** What the task requires **
Filter the records below down to lines containing "levels".

####################

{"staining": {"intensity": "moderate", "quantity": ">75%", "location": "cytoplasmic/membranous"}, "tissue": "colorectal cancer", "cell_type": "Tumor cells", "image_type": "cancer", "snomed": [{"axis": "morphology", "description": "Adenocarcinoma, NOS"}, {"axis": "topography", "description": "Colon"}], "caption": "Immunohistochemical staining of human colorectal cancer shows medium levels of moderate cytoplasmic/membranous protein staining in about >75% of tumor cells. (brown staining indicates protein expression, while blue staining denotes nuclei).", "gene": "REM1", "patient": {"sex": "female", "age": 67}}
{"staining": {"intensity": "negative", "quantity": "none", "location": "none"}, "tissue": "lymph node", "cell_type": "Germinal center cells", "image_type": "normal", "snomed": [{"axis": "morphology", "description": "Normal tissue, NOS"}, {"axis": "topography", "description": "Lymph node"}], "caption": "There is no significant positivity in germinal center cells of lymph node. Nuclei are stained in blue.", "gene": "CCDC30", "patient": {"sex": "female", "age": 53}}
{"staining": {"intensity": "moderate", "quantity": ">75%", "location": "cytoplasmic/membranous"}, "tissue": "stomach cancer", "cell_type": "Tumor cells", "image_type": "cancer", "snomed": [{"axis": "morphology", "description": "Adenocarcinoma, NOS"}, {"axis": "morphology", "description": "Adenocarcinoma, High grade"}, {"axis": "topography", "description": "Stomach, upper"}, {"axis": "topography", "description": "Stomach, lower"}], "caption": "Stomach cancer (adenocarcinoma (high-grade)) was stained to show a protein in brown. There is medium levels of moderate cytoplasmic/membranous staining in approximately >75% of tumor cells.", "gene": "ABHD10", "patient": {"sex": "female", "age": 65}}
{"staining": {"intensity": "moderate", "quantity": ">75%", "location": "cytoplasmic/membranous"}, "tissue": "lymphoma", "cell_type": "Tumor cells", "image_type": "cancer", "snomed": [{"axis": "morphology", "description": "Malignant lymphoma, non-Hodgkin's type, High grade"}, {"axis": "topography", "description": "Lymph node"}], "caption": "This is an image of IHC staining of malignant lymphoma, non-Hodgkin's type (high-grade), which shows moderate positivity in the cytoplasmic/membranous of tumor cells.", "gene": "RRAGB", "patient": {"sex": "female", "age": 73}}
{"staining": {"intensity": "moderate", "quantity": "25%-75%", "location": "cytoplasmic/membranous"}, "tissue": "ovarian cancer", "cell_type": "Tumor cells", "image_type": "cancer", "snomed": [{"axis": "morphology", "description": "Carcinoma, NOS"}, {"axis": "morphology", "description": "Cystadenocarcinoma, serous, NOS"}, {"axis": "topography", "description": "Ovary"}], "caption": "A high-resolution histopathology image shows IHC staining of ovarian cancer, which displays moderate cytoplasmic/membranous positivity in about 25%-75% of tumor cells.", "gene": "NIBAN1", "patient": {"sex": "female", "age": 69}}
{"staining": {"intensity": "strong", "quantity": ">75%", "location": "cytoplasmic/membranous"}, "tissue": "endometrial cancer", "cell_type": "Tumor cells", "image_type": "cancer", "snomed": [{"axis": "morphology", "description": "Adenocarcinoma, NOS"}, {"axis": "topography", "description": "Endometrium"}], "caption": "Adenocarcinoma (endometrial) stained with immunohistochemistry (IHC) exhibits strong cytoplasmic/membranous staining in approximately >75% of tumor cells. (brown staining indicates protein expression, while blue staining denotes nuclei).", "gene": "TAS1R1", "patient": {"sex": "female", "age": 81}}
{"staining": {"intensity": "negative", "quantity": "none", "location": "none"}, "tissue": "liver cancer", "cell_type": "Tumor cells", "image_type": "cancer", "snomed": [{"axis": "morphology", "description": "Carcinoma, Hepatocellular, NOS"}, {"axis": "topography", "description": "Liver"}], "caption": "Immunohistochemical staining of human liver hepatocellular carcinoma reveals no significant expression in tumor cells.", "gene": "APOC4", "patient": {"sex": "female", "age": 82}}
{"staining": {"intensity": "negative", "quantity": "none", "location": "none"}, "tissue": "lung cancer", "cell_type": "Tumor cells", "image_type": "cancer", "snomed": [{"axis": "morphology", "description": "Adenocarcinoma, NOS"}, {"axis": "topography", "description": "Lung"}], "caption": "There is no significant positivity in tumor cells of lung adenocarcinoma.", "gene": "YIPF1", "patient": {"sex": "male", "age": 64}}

####################

** Completed exercise **
{"staining": {"intensity": "moderate", "quantity": ">75%", "location": "cytoplasmic/membranous"}, "tissue": "colorectal cancer", "cell_type": "Tumor cells", "image_type": "cancer", "snomed": [{"axis": "morphology", "description": "Adenocarcinoma, NOS"}, {"axis": "topography", "description": "Colon"}], "caption": "Immunohistochemical staining of human colorectal cancer shows medium levels of moderate cytoplasmic/membranous protein staining in about >75% of tumor cells. (brown staining indicates protein expression, while blue staining denotes nuclei).", "gene": "REM1", "patient": {"sex": "female", "age": 67}}
{"staining": {"intensity": "moderate", "quantity": ">75%", "location": "cytoplasmic/membranous"}, "tissue": "stomach cancer", "cell_type": "Tumor cells", "image_type": "cancer", "snomed": [{"axis": "morphology", "description": "Adenocarcinoma, NOS"}, {"axis": "morphology", "description": "Adenocarcinoma, High grade"}, {"axis": "topography", "description": "Stomach, upper"}, {"axis": "topography", "description": "Stomach, lower"}], "caption": "Stomach cancer (adenocarcinoma (high-grade)) was stained to show a protein in brown. There is medium levels of moderate cytoplasmic/membranous staining in approximately >75% of tumor cells.", "gene": "ABHD10", "patient": {"sex": "female", "age": 65}}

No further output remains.